(Data for review begins)

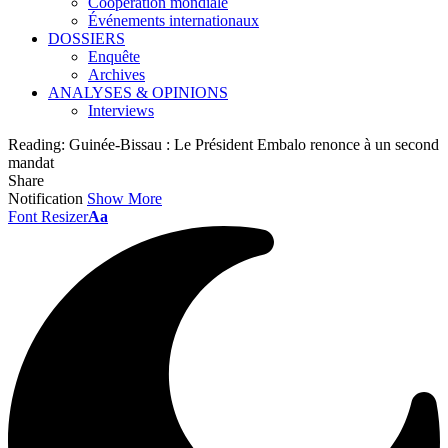
Coopération mondiale
Événements internationaux
DOSSIERS
Enquête
Archives
ANALYSES & OPINIONS
Interviews
Reading:
Guinée-Bissau : Le Président Embalo renonce à un second
mandat
Share
Notification
Show More
Font Resizer
Aa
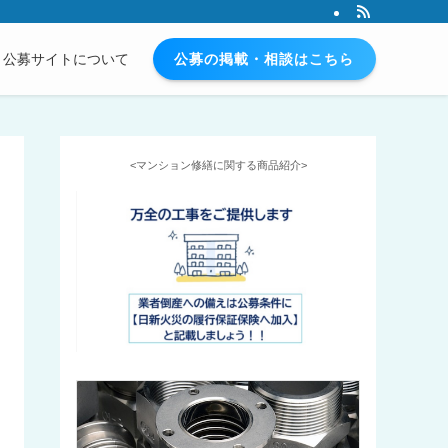
公募の掲載・相談はこちら
公募サイトについて
<マンション修繕に関する商品紹介>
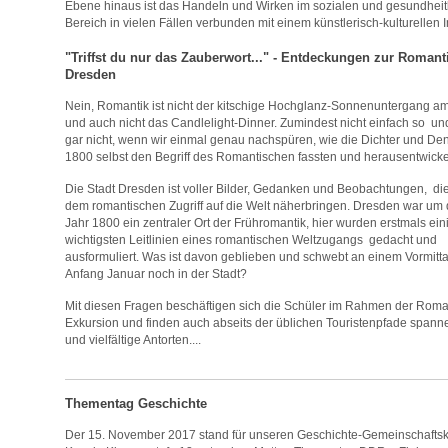
Ebene hinaus ist das Handeln und Wirken im sozialen und gesundheit
Bereich in vielen Fällen verbunden mit einem künstlerisch-kulturellen 
"Triffst du nur das Zauberwort..." - Entdeckungen zur Romanti
Dresden
Nein, Romantik ist nicht der kitschige Hochglanz-Sonnenuntergang a
und auch nicht das Candlelight-Dinner. Zumindest nicht einfach so u
gar nicht, wenn wir einmal genau nachspüren, wie die Dichter und De
1800 selbst den Begriff des Romantischen fassten und herausentwicke
Die Stadt Dresden ist voller Bilder, Gedanken und Beobachtungen, di
dem romantischen Zugriff auf die Welt näherbringen. Dresden war um
Jahr 1800 ein zentraler Ort der Frühromantik, hier wurden erstmals ein
wichtigsten Leitlinien eines romantischen Weltzugangs gedacht und
ausformuliert. Was ist davon geblieben und schwebt an einem Vormitt
Anfang Januar noch in der Stadt?
Mit diesen Fragen beschäftigen sich die Schüler im Rahmen der Roma
Exkursion und finden auch abseits der üblichen Touristenpfade span
und vielfältige Antorten....
Thementag Geschichte
Der 15. November 2017 stand für unseren Geschichte-Gemeinschafts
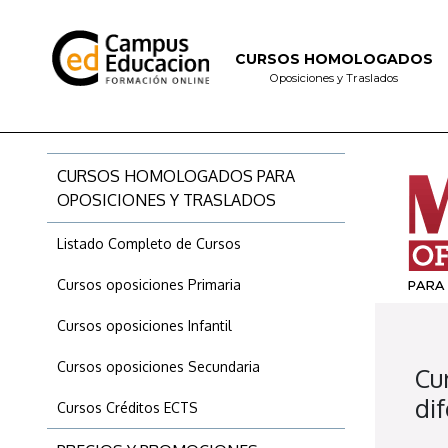
CURSOS HOMOLOGADOS
Oposiciones y Traslados
CURSOS HOMOLOGADOS PARA
OPOSICIONES Y TRASLADOS
Listado Completo de Cursos
Cursos oposiciones Primaria
Cursos oposiciones Infantil
Cursos oposiciones Secundaria
Cu
di
Cursos Créditos ECTS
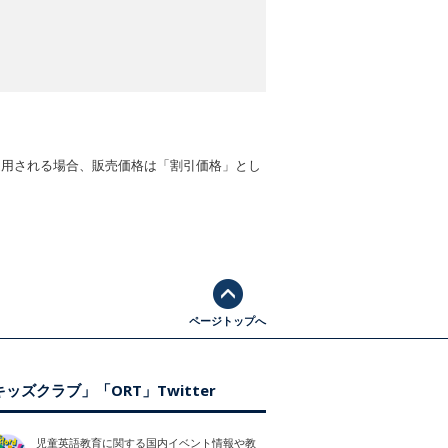
適用される場合、販売価格は「割引価格」とし
ページトップへ
ッズクラブ」「ORT」Twitter
児童英語教育に関する国内イベント情報や教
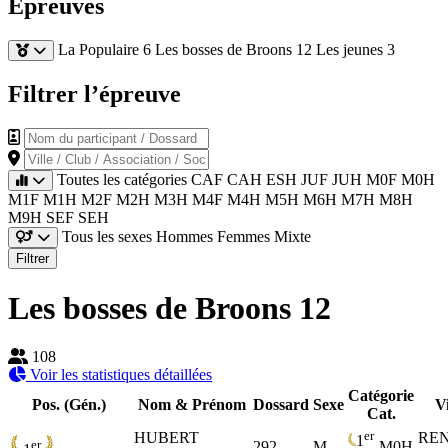
Épreuves
La Populaire 6
Les bosses de Broons 12
Les jeunes 3
Filtrer l’épreuve
Nom du participant / Dossard
Ville / Club / Association / Société
Toutes les catégories
CAF
CAH
ESH
JUF
JUH
M0F
M0H
M1F
M1H
M2F
M2H
M3H
M4F
M4H
M5H
M6H
M7H
M8H
M9H
SEF
SEH
Tous les sexes
Hommes
Femmes
Mixte
Filtrer
Les bosses de Broons 12
108
Voir les statistiques détaillées
Catégorie
Pos. (Gén.)
Nom & Prénom
Dossard
Sexe
Vi
Cat.
er
HUBERT
RE
1
er
292
M
M0H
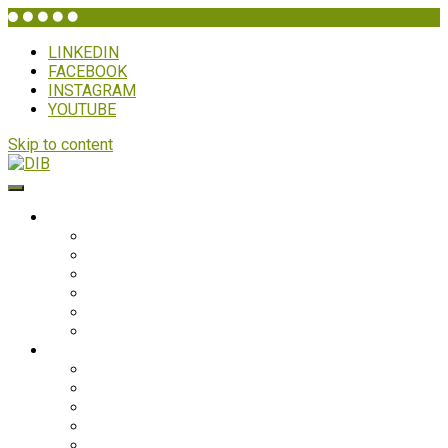
LINKEDIN
FACEBOOK
INSTAGRAM
YOUTUBE
Skip to content
DIB
HVEM ER DIB?
Historien bag
Sekretariatet
Bestyrelsen
Generalforsamling
Netværk og partnere
Politikker
PROJEKTER
Bolivia
Filippinerne
Ghana
Nepal
Sydasien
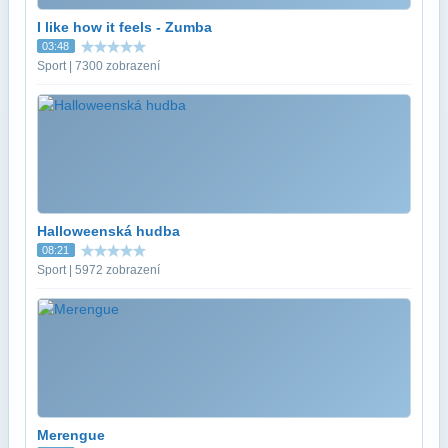
I like how it feels - Zumba
03:48
Sport | 7300 zobrazení
Halloweenská hudba
08:21
Sport | 5972 zobrazení
Merengue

(Data for review ends)

About this task:
Only the lines from the one bearing "I like how it feels - Zumba" to the end of the material belong in the answer; set them down verbatim.

Task response:
I like how it feels - Zumba
03:48
Sport | 7300 zobrazení
Halloweenská hudba
08:21
Sport | 5972 zobrazení
Merengue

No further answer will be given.